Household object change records
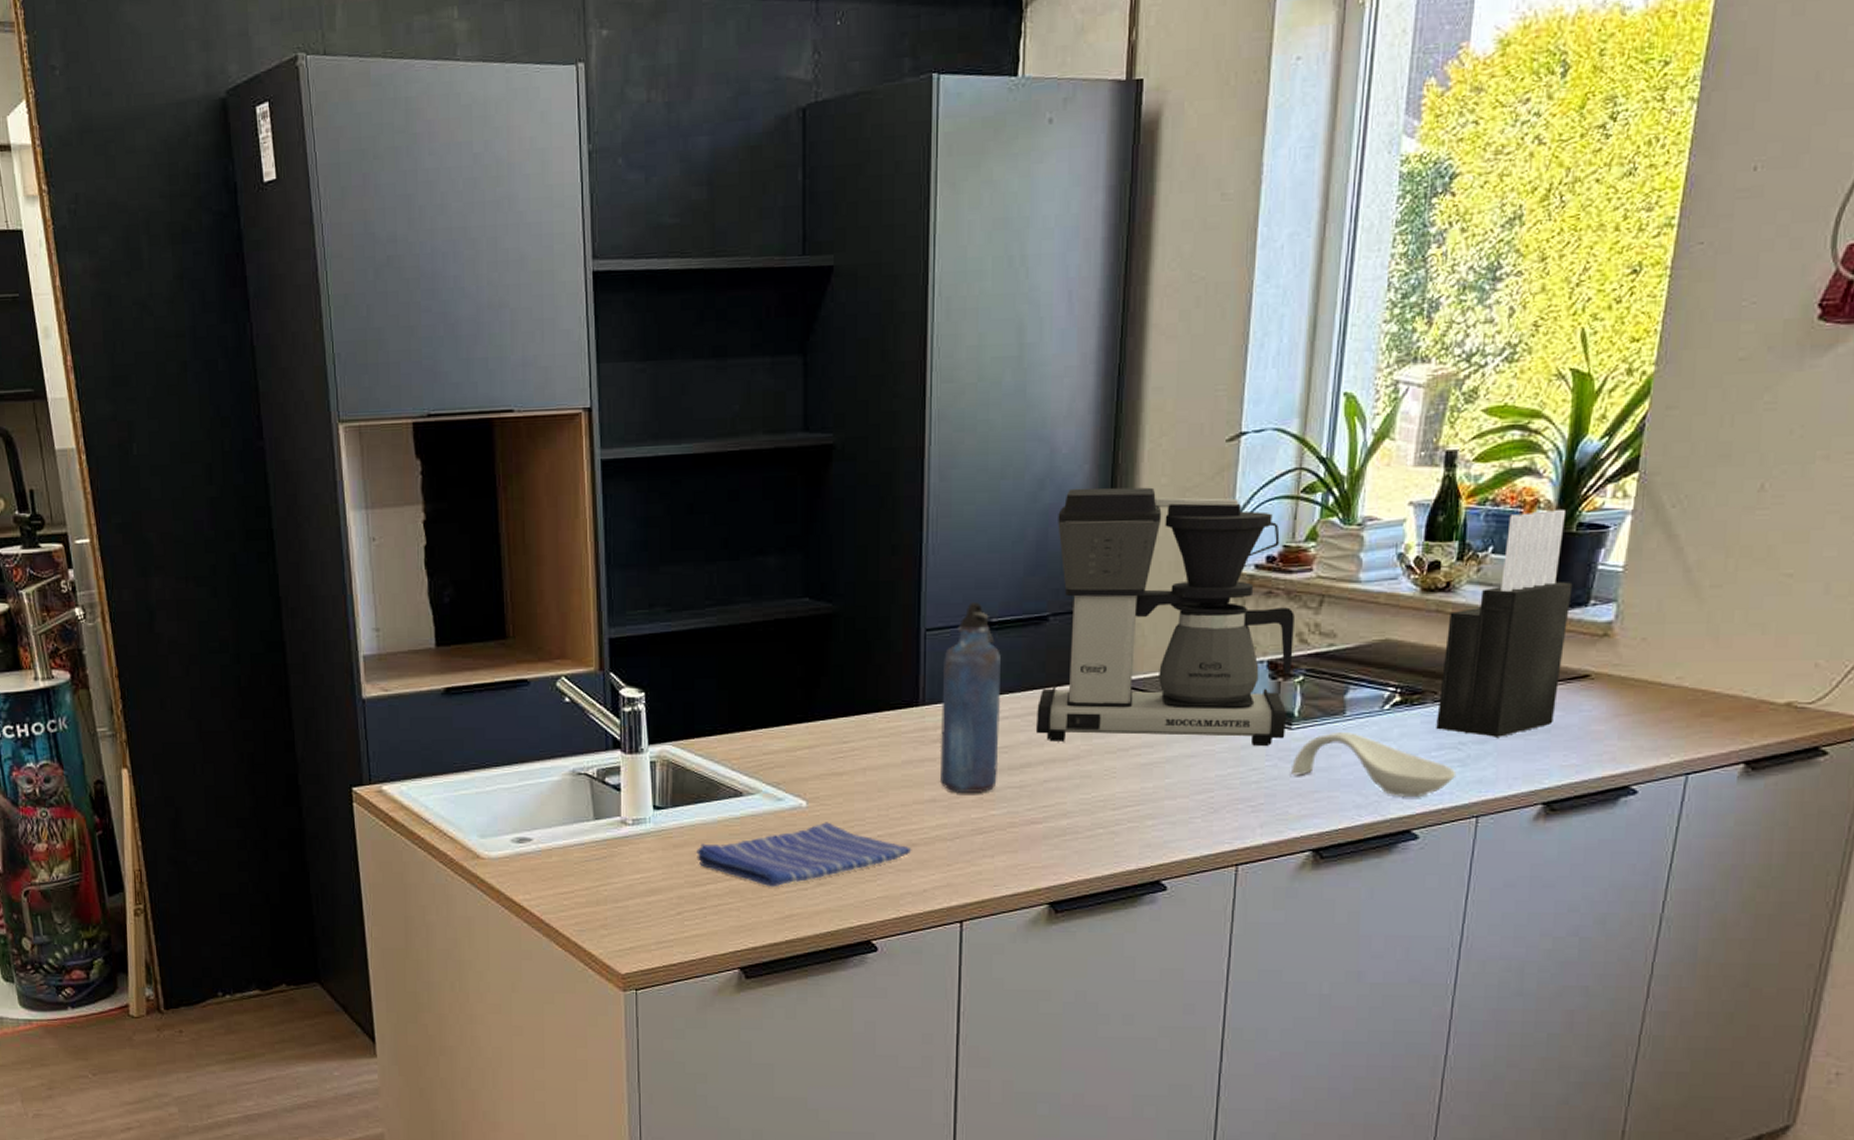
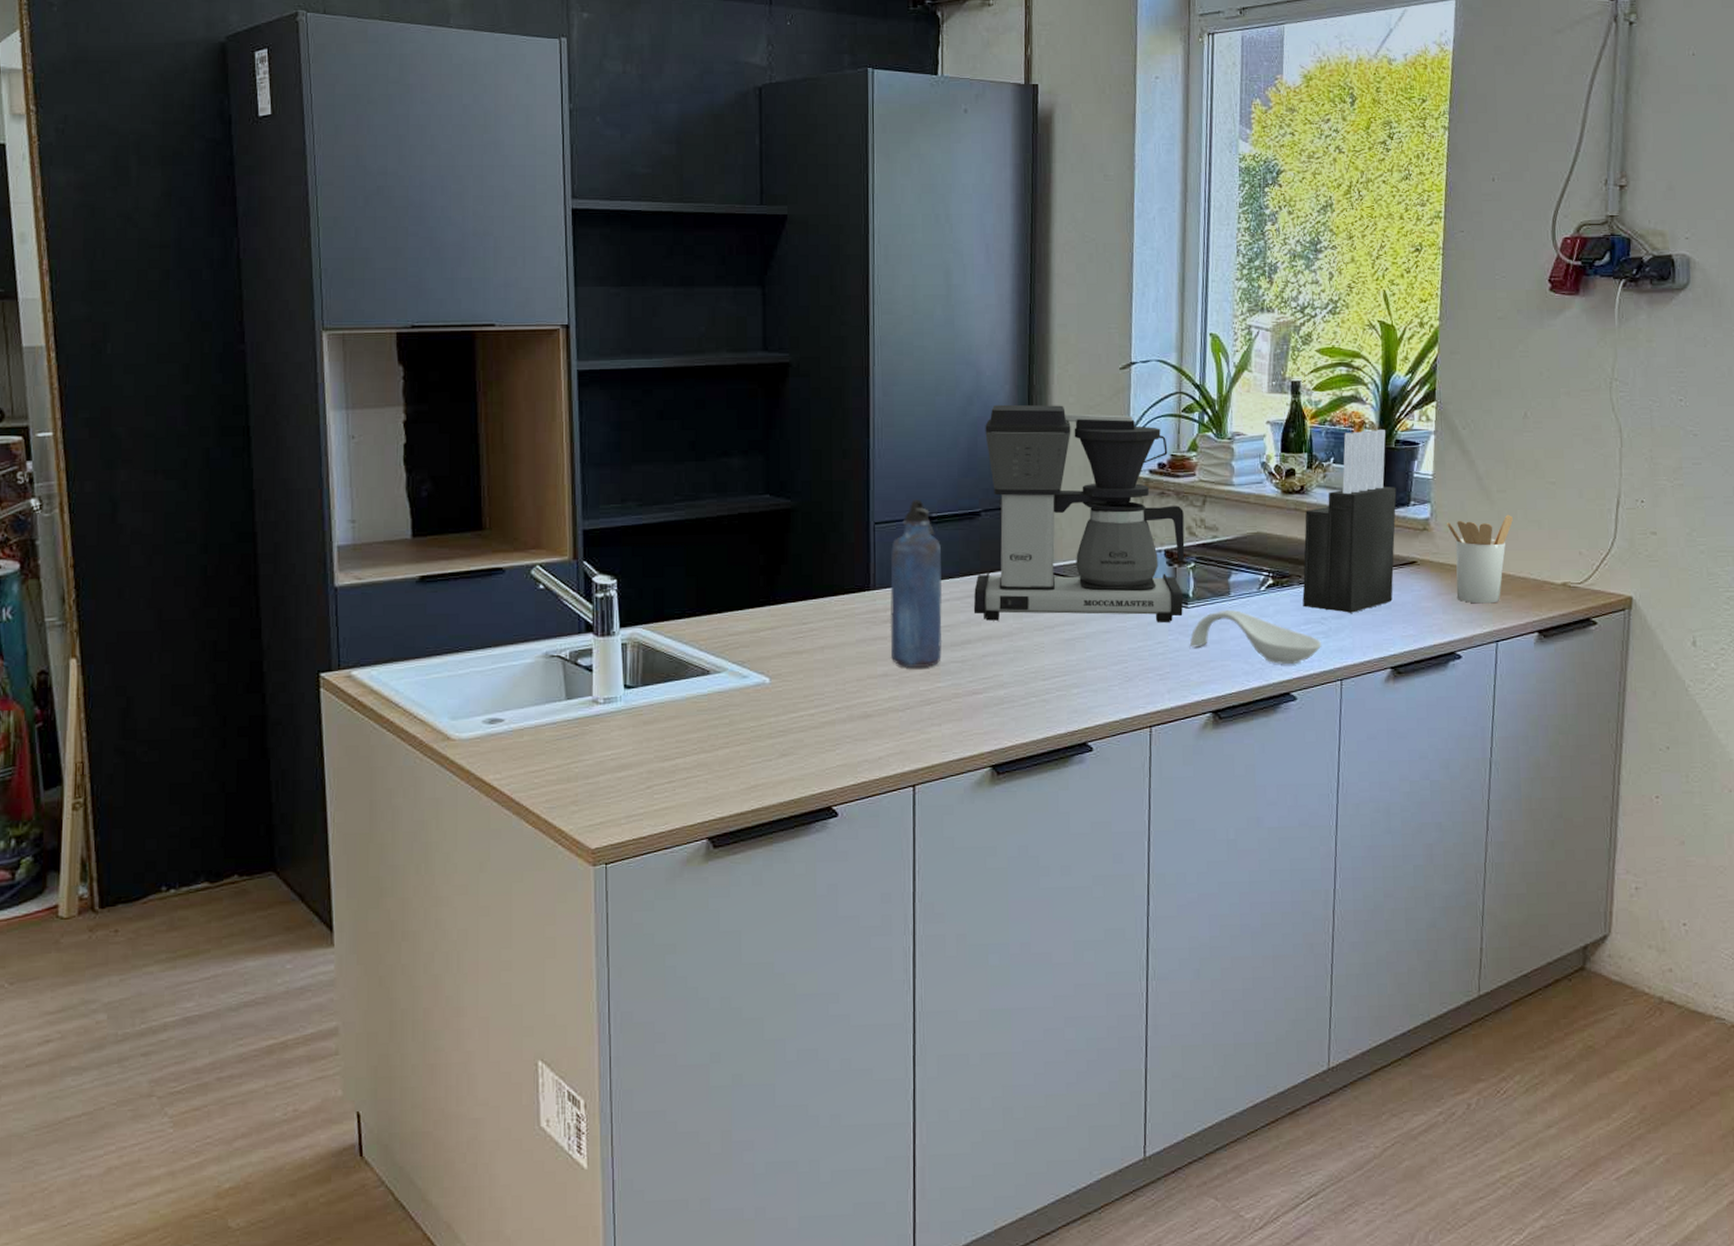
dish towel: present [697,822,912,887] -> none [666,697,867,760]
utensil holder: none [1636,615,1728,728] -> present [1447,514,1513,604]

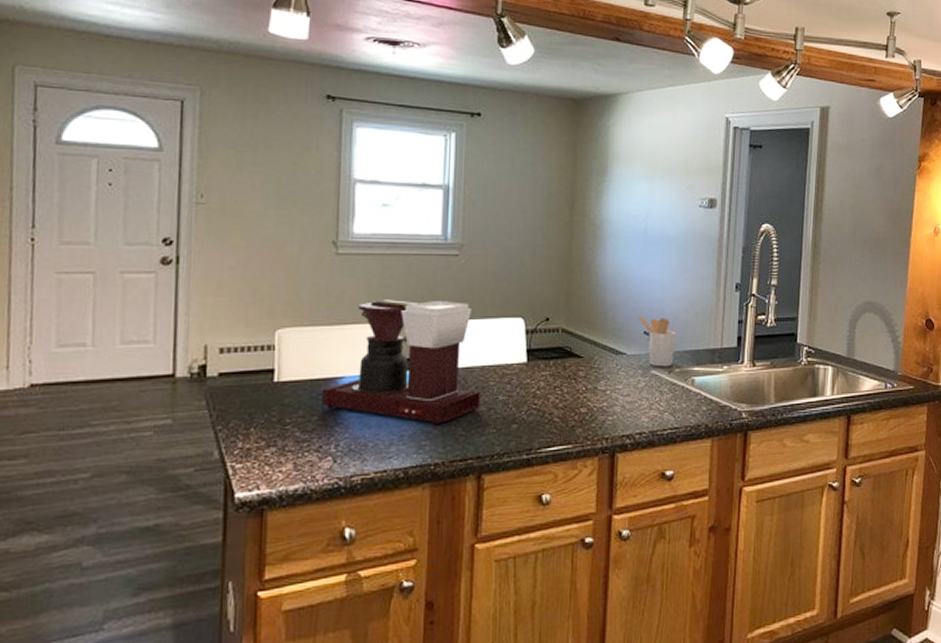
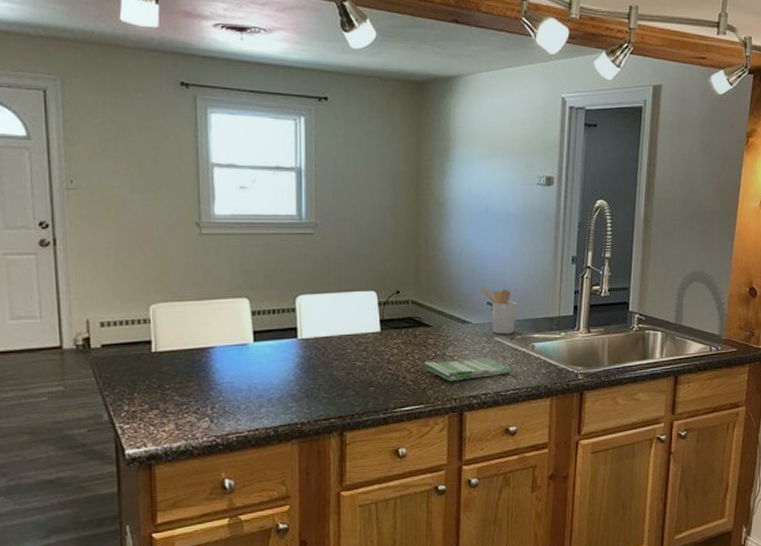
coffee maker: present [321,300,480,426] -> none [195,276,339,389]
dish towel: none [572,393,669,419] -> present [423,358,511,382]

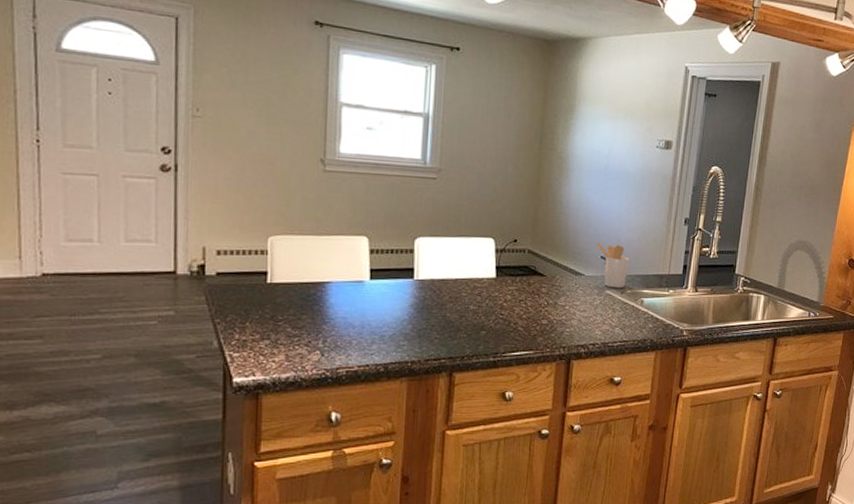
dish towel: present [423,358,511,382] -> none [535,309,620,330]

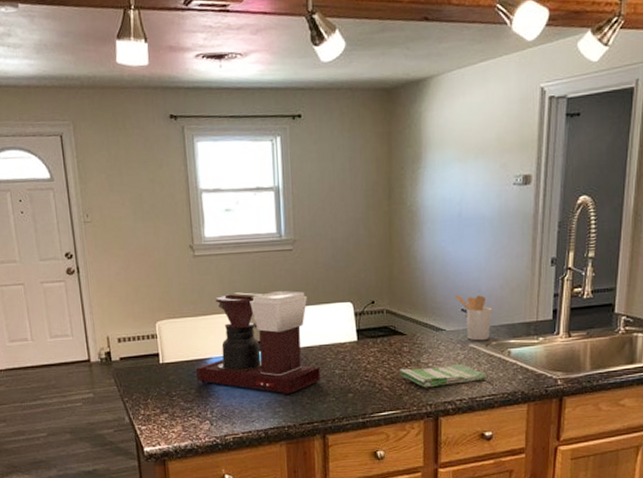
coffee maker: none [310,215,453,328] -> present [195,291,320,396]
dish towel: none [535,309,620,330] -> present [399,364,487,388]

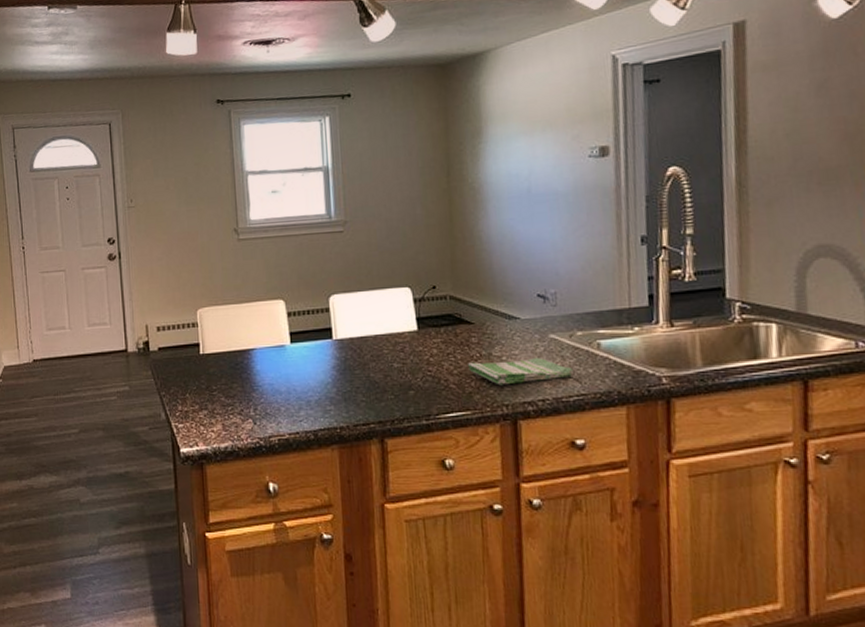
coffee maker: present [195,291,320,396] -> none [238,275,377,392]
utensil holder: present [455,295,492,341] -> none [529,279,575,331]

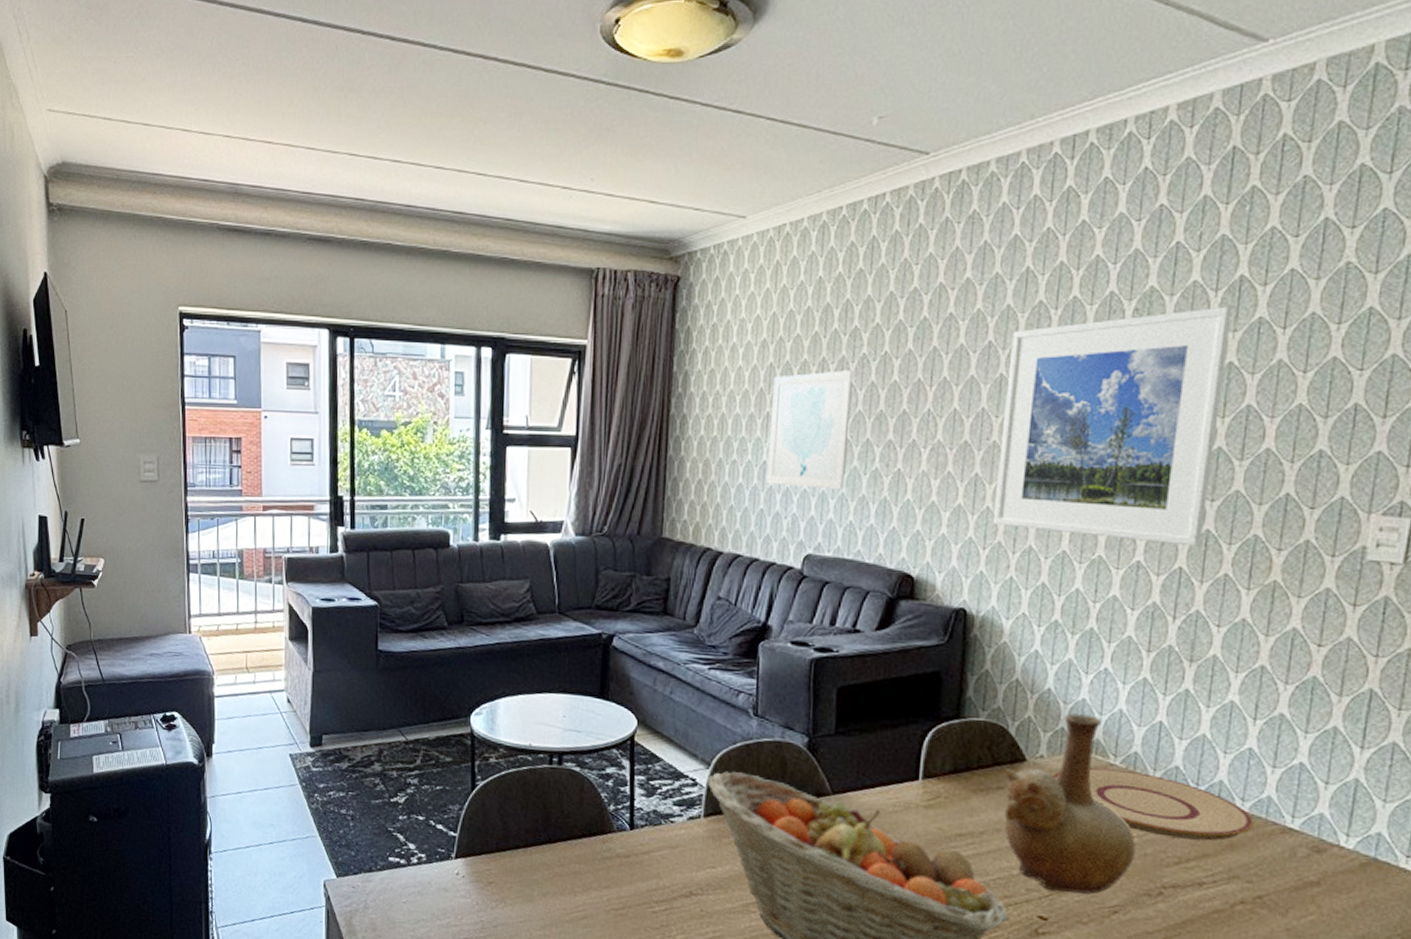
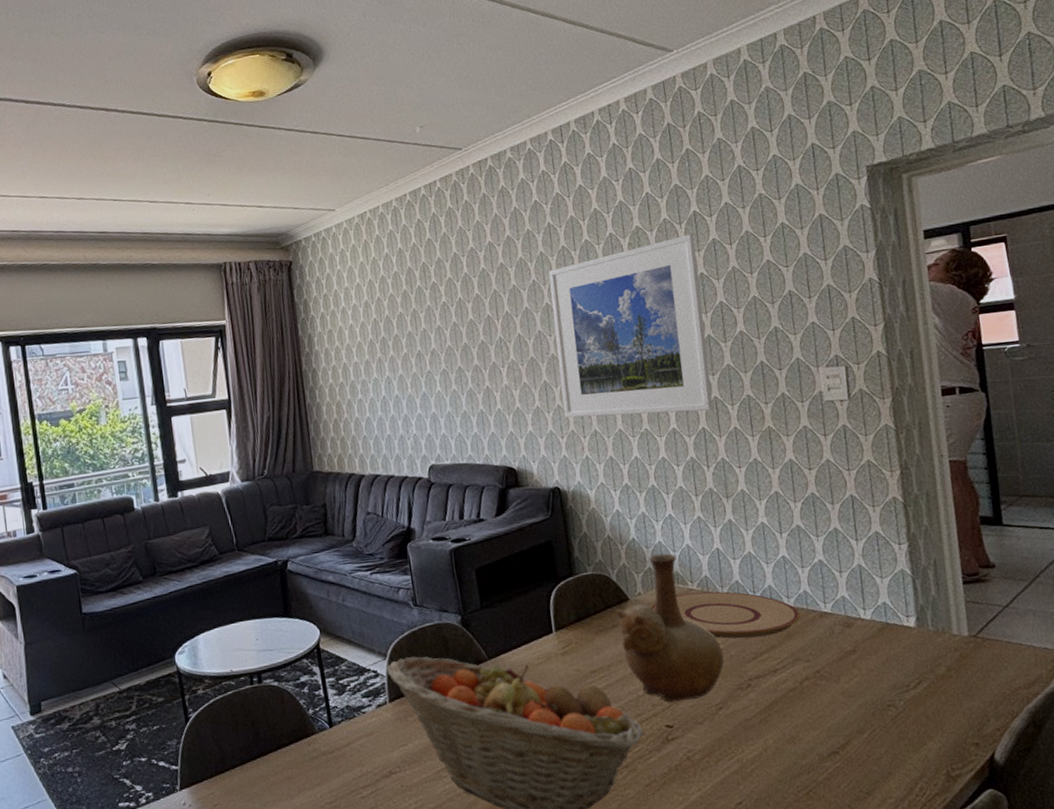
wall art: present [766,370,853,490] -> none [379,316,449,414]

• **Problem description**: Exactly one number is the answer: how many lines in the data include the word "holder".

• **Answer section**: 2